Thailand lies at the centre of Southeast Asia and is a pivotal component of Washington’s agenda in encircling, isolating and containing the rise of Beijing. The US since the Korean and Vietnam wars has invested much in entrenching its military in the region. Since withdrawing its forces from the Philippines in the 1990s, the US has sought every means of reintroducing troops in Southeast Asia vis-à-vis China.
A 2000 US policy paper, “Rebuilding America’s Defenses” (.pdf) would openly declare and detail the necessity to, “increase the presence of American forces in Southeast Asia.”
The paper would also note:
In Southeast Asia, American forces are too sparse to adequately address rising security requirements. Since its withdrawal from the Philippines in 1992, the United States has not had a significant permanent military presence in Southeast Asia.
The paper would point out:
This will be a difficult task requiring sensitivity to diverse national sentiments, but it is made all the more compelling by the emergence of new democratic governments in the region.
Written in 2000, “new democratic governments” was a reference to up and coming US client regimes like Thaksin Shinawatra’s government in Thailand, Anwar Ibrahim’s in Malaysia and Aung San Suu Kyi’s National League for Democracy in Myanmar.
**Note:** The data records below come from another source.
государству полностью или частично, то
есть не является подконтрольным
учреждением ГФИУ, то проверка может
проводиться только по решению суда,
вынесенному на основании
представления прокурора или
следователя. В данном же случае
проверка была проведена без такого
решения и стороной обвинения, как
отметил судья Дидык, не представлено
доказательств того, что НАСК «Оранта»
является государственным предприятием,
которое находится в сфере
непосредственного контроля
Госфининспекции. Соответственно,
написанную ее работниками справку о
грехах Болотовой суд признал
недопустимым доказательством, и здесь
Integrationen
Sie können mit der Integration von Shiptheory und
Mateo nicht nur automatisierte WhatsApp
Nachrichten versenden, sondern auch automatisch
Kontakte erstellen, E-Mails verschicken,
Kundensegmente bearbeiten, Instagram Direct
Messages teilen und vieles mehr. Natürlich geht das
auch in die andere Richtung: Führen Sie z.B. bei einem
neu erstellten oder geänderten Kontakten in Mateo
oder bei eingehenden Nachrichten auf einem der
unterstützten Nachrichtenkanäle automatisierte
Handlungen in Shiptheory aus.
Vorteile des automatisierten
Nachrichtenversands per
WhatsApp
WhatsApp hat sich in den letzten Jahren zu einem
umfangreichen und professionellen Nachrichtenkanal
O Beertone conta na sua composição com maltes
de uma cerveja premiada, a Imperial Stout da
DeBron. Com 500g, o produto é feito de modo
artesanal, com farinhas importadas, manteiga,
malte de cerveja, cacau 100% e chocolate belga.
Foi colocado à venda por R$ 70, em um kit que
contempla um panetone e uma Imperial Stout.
Like Shinawatra, his Malaysian and Myanmar counterparts likewise received immense material support from the US in their respective bids to take and hold power.
It should be noted that just as had happened under Shinawatra in 2001 with the resurgence of violence in Thailand’s deep south setting up a possible opportunity for US “counter-terrorism assistance” leading to a permanent US military presence in Southeast Asia as desired by US policymakers, Aung San Suu Kyi upon taking power in Myanmar has similarly presided over a sudden increase in violence involving its Rohingya minority, presenting Washington with an opportunity to intervene.
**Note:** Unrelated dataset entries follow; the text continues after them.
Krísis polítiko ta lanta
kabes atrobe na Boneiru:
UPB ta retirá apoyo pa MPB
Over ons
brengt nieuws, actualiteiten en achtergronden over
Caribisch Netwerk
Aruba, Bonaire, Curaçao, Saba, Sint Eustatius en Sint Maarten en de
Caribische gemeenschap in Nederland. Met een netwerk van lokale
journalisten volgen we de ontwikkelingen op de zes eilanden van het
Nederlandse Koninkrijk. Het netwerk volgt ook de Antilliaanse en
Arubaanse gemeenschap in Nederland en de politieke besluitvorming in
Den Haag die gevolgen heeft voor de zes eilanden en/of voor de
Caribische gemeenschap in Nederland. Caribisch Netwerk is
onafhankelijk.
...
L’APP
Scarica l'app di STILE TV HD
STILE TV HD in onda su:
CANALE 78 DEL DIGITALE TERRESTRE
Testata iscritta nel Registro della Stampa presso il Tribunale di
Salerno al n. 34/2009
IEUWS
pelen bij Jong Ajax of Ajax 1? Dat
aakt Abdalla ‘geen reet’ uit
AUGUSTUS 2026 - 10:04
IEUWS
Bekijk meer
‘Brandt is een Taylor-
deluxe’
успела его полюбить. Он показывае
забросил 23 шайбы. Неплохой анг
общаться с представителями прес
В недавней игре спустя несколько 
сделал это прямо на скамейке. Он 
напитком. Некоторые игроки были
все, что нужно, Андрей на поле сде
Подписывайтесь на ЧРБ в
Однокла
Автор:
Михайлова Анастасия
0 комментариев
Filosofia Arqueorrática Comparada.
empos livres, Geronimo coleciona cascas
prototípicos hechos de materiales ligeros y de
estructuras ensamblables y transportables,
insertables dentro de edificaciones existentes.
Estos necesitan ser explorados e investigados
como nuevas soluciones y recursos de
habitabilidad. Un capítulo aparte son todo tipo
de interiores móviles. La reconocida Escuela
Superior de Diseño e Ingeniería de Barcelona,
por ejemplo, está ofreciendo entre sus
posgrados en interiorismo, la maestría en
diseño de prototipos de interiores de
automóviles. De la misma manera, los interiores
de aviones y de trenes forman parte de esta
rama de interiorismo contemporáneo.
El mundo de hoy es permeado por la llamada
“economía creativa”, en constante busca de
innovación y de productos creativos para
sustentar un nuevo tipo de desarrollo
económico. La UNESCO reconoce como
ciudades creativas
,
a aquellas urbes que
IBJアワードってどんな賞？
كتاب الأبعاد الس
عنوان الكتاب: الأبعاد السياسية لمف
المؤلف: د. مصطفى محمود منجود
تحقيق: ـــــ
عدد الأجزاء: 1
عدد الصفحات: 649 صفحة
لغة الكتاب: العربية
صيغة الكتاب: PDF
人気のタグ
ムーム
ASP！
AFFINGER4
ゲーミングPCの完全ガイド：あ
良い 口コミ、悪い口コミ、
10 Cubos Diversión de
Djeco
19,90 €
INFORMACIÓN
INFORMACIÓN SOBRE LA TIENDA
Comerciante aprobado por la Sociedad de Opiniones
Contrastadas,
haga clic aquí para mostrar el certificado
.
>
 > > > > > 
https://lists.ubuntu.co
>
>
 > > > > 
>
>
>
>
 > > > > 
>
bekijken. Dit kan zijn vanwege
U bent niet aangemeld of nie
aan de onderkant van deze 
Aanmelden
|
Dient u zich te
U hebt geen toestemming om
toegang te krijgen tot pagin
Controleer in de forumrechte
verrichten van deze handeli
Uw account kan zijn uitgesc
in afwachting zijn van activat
It is particularly worth noting that militant groups involved in Myanmar’s violence are funded and directed from America’s closet and oldest ally in the Middle East, Saudi Arabia, Reuters would reveal.
Despite setbacks for the US since 2000, attempts to install client regimes across Southeast Asia or coerce current governments regarding US objectives for the region are still underway, including continuous support provided to the Shinawatras and what remains of their political network in Thailand.
Thailand’s current government is deeply invested in building ties with Beijing while maintaining an equitable balance of power in the region between China and its neighbours. The current Thai government has signed multiple infrastructure deals with China including expanding Thailand’s rail infrastructure. It has also begun purchasing weapons from China including armoured infantry carriers, main battle tanks and even submarines. Joint Thai-Chinese military exercises have also commenced for the first time under the current Thai government.
Amid its closer ties to Beijing, Thailand’s current government is also diversifying ties with Eurasian powers like Russia as well as Western Europe. It is continuing a centuries-old policy of cautious balance that has kept it the only Southeast Asian state to avoid foreign colonisation.
As Thailand’s current government continues writing the US out of any significant future role both in Thailand and in Southeast Asia, attempts by Washington to undermine political and economic stability in Thailand will continue in turn.
The only question remaining is how long it will take independent analysts and news organisations to begin fully exposing the political conflict in Thailand in its true geopolitical context, and lay ideologically superficial commentary echoing US and European media talking points to rest.
Joseph Thomas is chief editor of Thailand-based geopolitical journal, The New Atlas and contributor to the online magazine “New Eastern Outlook”.